[swift-evolution] [Pitch] Requiring proactive overrides for default protocol implementations.
Xiaodi Wu
xiaodi.wu at gmail.com
Thu Apr 28 22:26:03 CDT 2016
On Thu, Apr 28, 2016 at 9:53 PM, Erica Sadun <erica at ericasadun.com> wrote:
>
> On Apr 28, 2016, at 8:46 PM, Xiaodi Wu <xiaodi.wu at gmail.com> wrote:
> Let's return to the toy example. Suppose I license the following code from
> a third party. I am allowed to incorporate it unmodified into my project:
>
> ```
> // I cannot touch any of the following code
> struct A {
> func frobnicate() { print("A") }
> }
> struct B {
> func frobnicate() { print("B") }
> }
> struct C { }
> ```
>
> The code above has three types that conform to no protocols. Nothing would
> change on adoption of your proposal. As licensed to me from the third
> party, there are no protocols for it to conform to.
>
> Now, in a separate file, as part of my own code, I want to conform these
> three types to a protocol of my own design, Frobnicatable, and supply a
> default `frobnicate()`:
>
> ```
> protocol Frobnicatable {
> func frobnicate()
> }
> extension Frobnicatable {
> func frobnicate() { print("Default") }
> }
> extension A: Frobnicatable { }
> extension B: Frobnicatable { }
> extension C: Frobnicatable { }
>
> let a = A()
> a.frobnicate() // "A"
> let c = C()
> c.frobnicate() // "Default"
> ```
>
> It seems like there is nothing I can do to make this work upon
> implementation of your proposal.
>
>
> Is this your desired behavior or is this the behavior you expect?

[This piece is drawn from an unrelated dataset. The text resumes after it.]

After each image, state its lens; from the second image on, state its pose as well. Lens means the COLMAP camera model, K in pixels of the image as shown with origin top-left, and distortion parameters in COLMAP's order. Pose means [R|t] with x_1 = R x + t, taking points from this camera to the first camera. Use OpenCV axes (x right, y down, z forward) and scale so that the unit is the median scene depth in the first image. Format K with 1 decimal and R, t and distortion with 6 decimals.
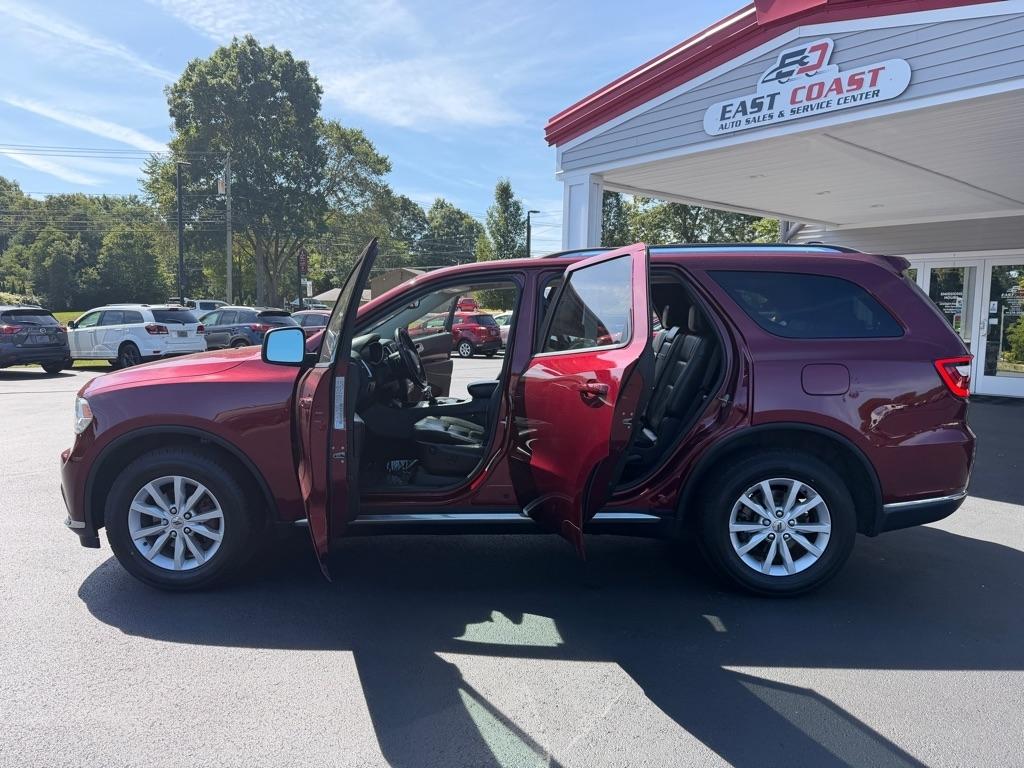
lens RADIAL K [[744.5, 0, 515.0], [0, 744.5, 389.5], [0, 0, 1]] dist [0.002351, -0.013554]
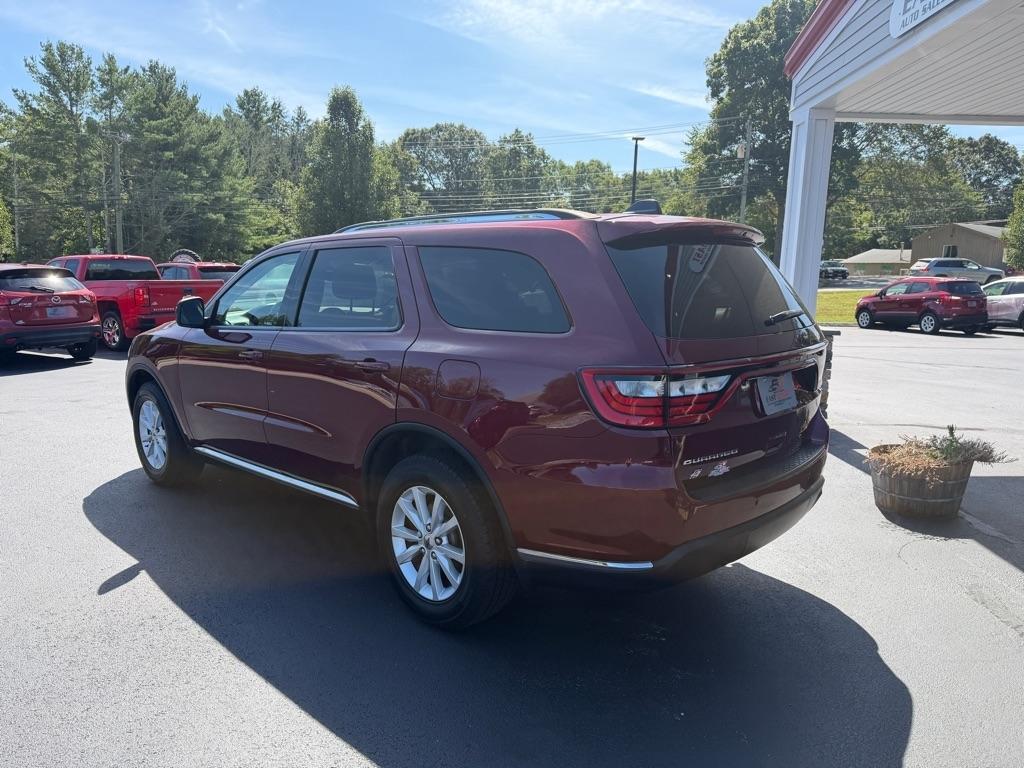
lens RADIAL K [[744.5, 0, 505.9], [0, 744.5, 393.9], [0, 0, 1]] dist [0.002351, -0.013554]
pose [[0.718219, 0.110652, -0.686962, 0.098506], [-0.071949, 0.993792, 0.084852, -0.006857], [0.692087, -0.011517, 0.721722, 0.042632]]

> By implementing a default, you inherit that behavior in all three, because
> *you* added it.
> I expect the compiler to complain at your default because you did not mark
> it as required.
>
> If you want to use the inherent frobnicate and not the default one that
> you just added,
> you will need to do something like:
>
> extension A: Frobnicate {
> override required frobnicate = A.frobnicate
> }
>
What's shown in comments is how it *currently* behaves. That can be
verified in a playground (or the IBM sandbox online). I'm not sure I have a
strong opinion yet on how it *should* behave, although what I'm asking is
whether I *can* make it behave in the same way as it does currently.

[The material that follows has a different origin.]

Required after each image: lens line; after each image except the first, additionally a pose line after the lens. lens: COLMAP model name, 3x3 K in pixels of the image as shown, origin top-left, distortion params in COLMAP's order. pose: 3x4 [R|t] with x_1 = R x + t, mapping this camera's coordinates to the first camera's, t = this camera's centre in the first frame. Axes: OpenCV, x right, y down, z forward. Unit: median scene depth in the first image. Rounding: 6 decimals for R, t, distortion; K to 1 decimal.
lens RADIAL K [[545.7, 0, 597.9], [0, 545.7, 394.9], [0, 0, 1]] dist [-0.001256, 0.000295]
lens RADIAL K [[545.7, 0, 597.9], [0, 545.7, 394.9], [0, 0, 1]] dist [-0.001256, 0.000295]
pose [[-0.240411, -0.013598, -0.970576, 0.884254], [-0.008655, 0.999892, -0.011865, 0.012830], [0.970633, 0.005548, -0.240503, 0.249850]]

If what you show above as a solution is part of your proposal, then that
should be sufficient to support my use case. Please do document it in the
text though. IMO, this is key. It's not enough to say, just modify the
original code, or just use a compiled module, or hope that the code is
written in something other than Swift 3.
I still have reservations about requiring both `override` and `required`,
which current Swift syntax never does. I understand what you're getting at,
but I'm not sure making the distinction between `override` and `override
required` will provide additional safety in practice. My reasoning:
`override` implies that there's an implementation provided somewhere, and
`required` implies there's a protocol requirement somewhere, but either one
alone is sufficient to tell the compiler "yes, I intend to write a function
with the same name as something else--please tell me if I failed to do so."
What would be lost (safety-wise) if we followed Swift precedent, and
`override required` got simplified to `override`?